**ABOUT THIS TASK**
Transcribe all of the listing below in full.

**DATA SUPPLIED**
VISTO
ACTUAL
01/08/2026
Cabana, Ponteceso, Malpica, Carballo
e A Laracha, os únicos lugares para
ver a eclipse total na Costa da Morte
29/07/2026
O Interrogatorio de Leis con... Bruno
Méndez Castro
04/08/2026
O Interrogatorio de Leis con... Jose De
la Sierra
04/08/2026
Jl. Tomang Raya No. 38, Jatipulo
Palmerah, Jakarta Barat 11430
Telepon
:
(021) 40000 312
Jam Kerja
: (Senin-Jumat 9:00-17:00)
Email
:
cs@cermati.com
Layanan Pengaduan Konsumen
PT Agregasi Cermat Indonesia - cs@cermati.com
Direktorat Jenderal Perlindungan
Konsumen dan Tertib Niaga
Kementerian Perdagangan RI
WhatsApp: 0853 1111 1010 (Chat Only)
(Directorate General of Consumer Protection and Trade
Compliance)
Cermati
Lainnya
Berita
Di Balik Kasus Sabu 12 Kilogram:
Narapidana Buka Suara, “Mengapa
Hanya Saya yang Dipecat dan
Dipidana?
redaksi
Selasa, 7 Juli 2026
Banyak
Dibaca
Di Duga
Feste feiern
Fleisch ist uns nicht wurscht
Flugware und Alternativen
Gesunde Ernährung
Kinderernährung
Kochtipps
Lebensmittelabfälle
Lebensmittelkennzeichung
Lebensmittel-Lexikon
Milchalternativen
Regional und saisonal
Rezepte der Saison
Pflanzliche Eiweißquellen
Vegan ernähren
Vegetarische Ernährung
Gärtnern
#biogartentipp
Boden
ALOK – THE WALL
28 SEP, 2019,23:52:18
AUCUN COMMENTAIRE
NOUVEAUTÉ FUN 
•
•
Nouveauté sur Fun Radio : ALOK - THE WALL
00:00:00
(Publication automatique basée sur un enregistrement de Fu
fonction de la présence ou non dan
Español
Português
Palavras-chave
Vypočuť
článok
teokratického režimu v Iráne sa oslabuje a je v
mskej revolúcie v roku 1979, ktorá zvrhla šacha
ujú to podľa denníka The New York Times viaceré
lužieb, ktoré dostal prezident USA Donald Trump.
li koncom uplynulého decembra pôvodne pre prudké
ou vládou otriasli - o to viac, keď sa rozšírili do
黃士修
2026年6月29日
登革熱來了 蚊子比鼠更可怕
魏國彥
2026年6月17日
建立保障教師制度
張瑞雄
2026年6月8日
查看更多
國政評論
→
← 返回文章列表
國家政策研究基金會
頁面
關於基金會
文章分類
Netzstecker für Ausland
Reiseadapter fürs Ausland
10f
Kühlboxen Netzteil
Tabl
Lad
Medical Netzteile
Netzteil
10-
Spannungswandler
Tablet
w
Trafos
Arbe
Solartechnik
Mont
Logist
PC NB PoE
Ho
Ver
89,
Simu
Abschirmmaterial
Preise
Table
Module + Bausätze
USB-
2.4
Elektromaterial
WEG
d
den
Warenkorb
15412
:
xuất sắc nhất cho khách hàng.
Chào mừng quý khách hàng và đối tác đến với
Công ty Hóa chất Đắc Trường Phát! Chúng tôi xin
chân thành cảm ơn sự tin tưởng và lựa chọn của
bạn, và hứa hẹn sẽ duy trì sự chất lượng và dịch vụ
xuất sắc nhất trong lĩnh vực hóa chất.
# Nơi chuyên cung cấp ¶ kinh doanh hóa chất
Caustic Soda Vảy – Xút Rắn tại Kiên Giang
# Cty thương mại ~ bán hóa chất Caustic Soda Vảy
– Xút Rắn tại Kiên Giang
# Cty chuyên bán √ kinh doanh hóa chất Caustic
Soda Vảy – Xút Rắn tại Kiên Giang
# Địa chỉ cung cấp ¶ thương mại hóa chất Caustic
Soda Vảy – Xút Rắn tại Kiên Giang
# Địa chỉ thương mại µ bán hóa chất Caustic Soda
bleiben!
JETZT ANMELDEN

**ANSWER FOR THIS EXERCISE**
VISTO
ACTUAL
01/08/2026
Cabana, Ponteceso, Malpica, Carballo
e A Laracha, os únicos lugares para
ver a eclipse total na Costa da Morte
29/07/2026
O Interrogatorio de Leis con... Bruno
Méndez Castro
04/08/2026
O Interrogatorio de Leis con... Jose De
la Sierra
04/08/2026
Jl. Tomang Raya No. 38, Jatipulo
Palmerah, Jakarta Barat 11430
Telepon
:
(021) 40000 312
Jam Kerja
: (Senin-Jumat 9:00-17:00)
Email
:
cs@cermati.com
Layanan Pengaduan Konsumen
PT Agregasi Cermat Indonesia - cs@cermati.com
Direktorat Jenderal Perlindungan
Konsumen dan Tertib Niaga
Kementerian Perdagangan RI
WhatsApp: 0853 1111 1010 (Chat Only)
(Directorate General of Consumer Protection and Trade
Compliance)
Cermati
Lainnya
Berita
Di Balik Kasus Sabu 12 Kilogram:
Narapidana Buka Suara, “Mengapa
Hanya Saya yang Dipecat dan
Dipidana?
redaksi
Selasa, 7 Juli 2026
Banyak
Dibaca
Di Duga
Feste feiern
Fleisch ist uns nicht wurscht
Flugware und Alternativen
Gesunde Ernährung
Kinderernährung
Kochtipps
Lebensmittelabfälle
Lebensmittelkennzeichung
Lebensmittel-Lexikon
Milchalternativen
Regional und saisonal
Rezepte der Saison
Pflanzliche Eiweißquellen
Vegan ernähren
Vegetarische Ernährung
Gärtnern
#biogartentipp
Boden
ALOK – THE WALL
28 SEP, 2019,23:52:18
AUCUN COMMENTAIRE
NOUVEAUTÉ FUN 
•
•
Nouveauté sur Fun Radio : ALOK - THE WALL
00:00:00
(Publication automatique basée sur un enregistrement de Fu
fonction de la présence ou non dan
Español
Português
Palavras-chave
Vypočuť
článok
teokratického režimu v Iráne sa oslabuje a je v
mskej revolúcie v roku 1979, ktorá zvrhla šacha
ujú to podľa denníka The New York Times viaceré
lužieb, ktoré dostal prezident USA Donald Trump.
li koncom uplynulého decembra pôvodne pre prudké
ou vládou otriasli - o to viac, keď sa rozšírili do
黃士修
2026年6月29日
登革熱來了 蚊子比鼠更可怕
魏國彥
2026年6月17日
建立保障教師制度
張瑞雄
2026年6月8日
查看更多
國政評論
→
← 返回文章列表
國家政策研究基金會
頁面
關於基金會
文章分類
Netzstecker für Ausland
Reiseadapter fürs Ausland
10f
Kühlboxen Netzteil
Tabl
Lad
Medical Netzteile
Netzteil
10-
Spannungswandler
Tablet
w
Trafos
Arbe
Solartechnik
Mont
Logist
PC NB PoE
Ho
Ver
89,
Simu
Abschirmmaterial
Preise
Table
Module + Bausätze
USB-
2.4
Elektromaterial
WEG
d
den
Warenkorb
15412
:
xuất sắc nhất cho khách hàng.
Chào mừng quý khách hàng và đối tác đến với
Công ty Hóa chất Đắc Trường Phát! Chúng tôi xin
chân thành cảm ơn sự tin tưởng và lựa chọn của
bạn, và hứa hẹn sẽ duy trì sự chất lượng và dịch vụ
xuất sắc nhất trong lĩnh vực hóa chất.
# Nơi chuyên cung cấp ¶ kinh doanh hóa chất
Caustic Soda Vảy – Xút Rắn tại Kiên Giang
# Cty thương mại ~ bán hóa chất Caustic Soda Vảy
– Xút Rắn tại Kiên Giang
# Cty chuyên bán √ kinh doanh hóa chất Caustic
Soda Vảy – Xút Rắn tại Kiên Giang
# Địa chỉ cung cấp ¶ thương mại hóa chất Caustic
Soda Vảy – Xút Rắn tại Kiên Giang
# Địa chỉ thương mại µ bán hóa chất Caustic Soda
bleiben!
JETZT ANMELDEN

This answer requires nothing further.